* **ASSIGNED TASK**
The copy you return should hold every record below word for word and no images.

[Dataset items]
■ ■ ■ ■ ■ ■ ■

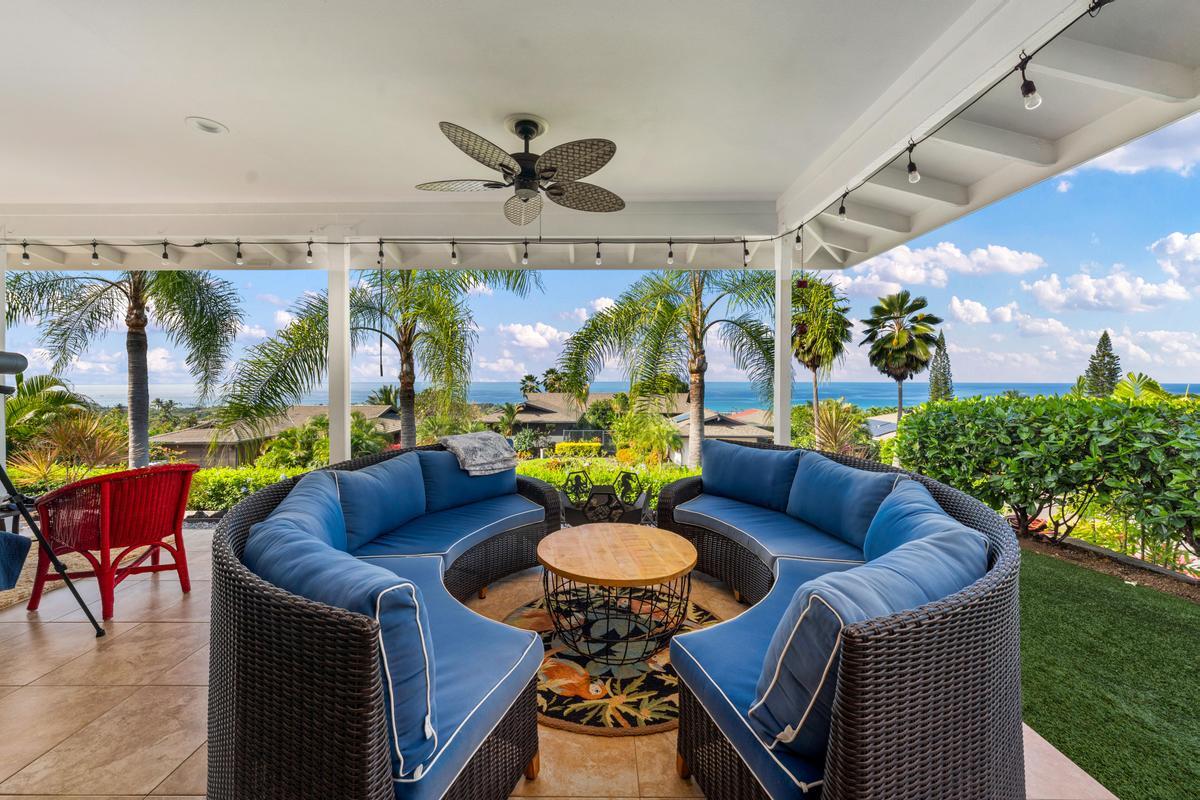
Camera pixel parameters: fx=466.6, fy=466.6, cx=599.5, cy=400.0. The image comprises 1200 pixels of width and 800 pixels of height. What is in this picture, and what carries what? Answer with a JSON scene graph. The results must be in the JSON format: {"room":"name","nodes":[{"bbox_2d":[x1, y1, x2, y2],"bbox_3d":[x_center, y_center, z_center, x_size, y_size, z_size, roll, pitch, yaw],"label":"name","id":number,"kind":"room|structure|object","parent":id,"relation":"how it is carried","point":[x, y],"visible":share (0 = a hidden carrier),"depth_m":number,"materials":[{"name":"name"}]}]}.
{"room":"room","nodes":[
{"label":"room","id":0,"kind":"room"},
{"bbox_2d":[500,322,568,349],"label":"cloud","id":1,"kind":"structure","parent":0,"point":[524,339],"materials":[{"name":"white"}]},
{"bbox_2d":[0,525,1134,799],"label":"tile floor","id":2,"kind":"structure","parent":0,"point":[15,623],"depth_m":2.01,"materials":[{"name":"beige tile"}]},
{"bbox_2d":[0,247,6,474],"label":"column","id":3,"kind":"structure","parent":2,"relation":"on","point":[1,432],"depth_m":4.45,"materials":[{"name":"white paint"}]},
{"bbox_2d":[0,545,101,610],"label":"outdoor rug","id":4,"kind":"object","parent":2,"relation":"on","point":[17,595],"visible":0.44,"depth_m":3.37,"materials":[{"name":"beige wicker"}]},
{"bbox_2d":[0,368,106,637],"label":"tripod","id":5,"kind":"object","parent":2,"relation":"on","point":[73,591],"visible":1,"depth_m":2.51,"materials":[{"name":"black metal"}]},
{"bbox_2d":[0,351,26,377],"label":"telescope","id":6,"kind":"object","parent":5,"relation":"on","point":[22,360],"visible":0.98,"depth_m":2.64,"materials":[{"name":"grey metal"}]},
{"bbox_2d":[0,531,30,589],"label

■ ■ ■ ■ ■ ■ ■

* **OUTPUT FOR THIS TASK**
Camera pixel parameters: fx=466.6, fy=466.6, cx=599.5, cy=400.0. The image comprises 1200 pixels of width and 800 pixels of height. What is in this picture, and what carries what? Answer with a JSON scene graph. The results must be in the JSON format: {"room":"name","nodes":[{"bbox_2d":[x1, y1, x2, y2],"bbox_3d":[x_center, y_center, z_center, x_size, y_size, z_size, roll, pitch, yaw],"label":"name","id":number,"kind":"room|structure|object","parent":id,"relation":"how it is carried","point":[x, y],"visible":share (0 = a hidden carrier),"depth_m":number,"materials":[{"name":"name"}]}]}.
{"room":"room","nodes":[
{"label":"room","id":0,"kind":"room"},
{"bbox_2d":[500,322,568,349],"label":"cloud","id":1,"kind":"structure","parent":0,"point":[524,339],"materials":[{"name":"white"}]},
{"bbox_2d":[0,525,1134,799],"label":"tile floor","id":2,"kind":"structure","parent":0,"point":[15,623],"depth_m":2.01,"materials":[{"name":"beige tile"}]},
{"bbox_2d":[0,247,6,474],"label":"column","id":3,"kind":"structure","parent":2,"relation":"on","point":[1,432],"depth_m":4.45,"materials":[{"name":"white paint"}]},
{"bbox_2d":[0,545,101,610],"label":"outdoor rug","id":4,"kind":"object","parent":2,"relation":"on","point":[17,595],"visible":0.44,"depth_m":3.37,"materials":[{"name":"beige wicker"}]},
{"bbox_2d":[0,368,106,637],"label":"tripod","id":5,"kind":"object","parent":2,"relation":"on","point":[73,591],"visible":1,"depth_m":2.51,"materials":[{"name":"black metal"}]},
{"bbox_2d":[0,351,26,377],"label":"telescope","id":6,"kind":"object","parent":5,"relation":"on","point":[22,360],"visible":0.98,"depth_m":2.64,"materials":[{"name":"grey metal"}]},
{"bbox_2d":[0,531,30,589],"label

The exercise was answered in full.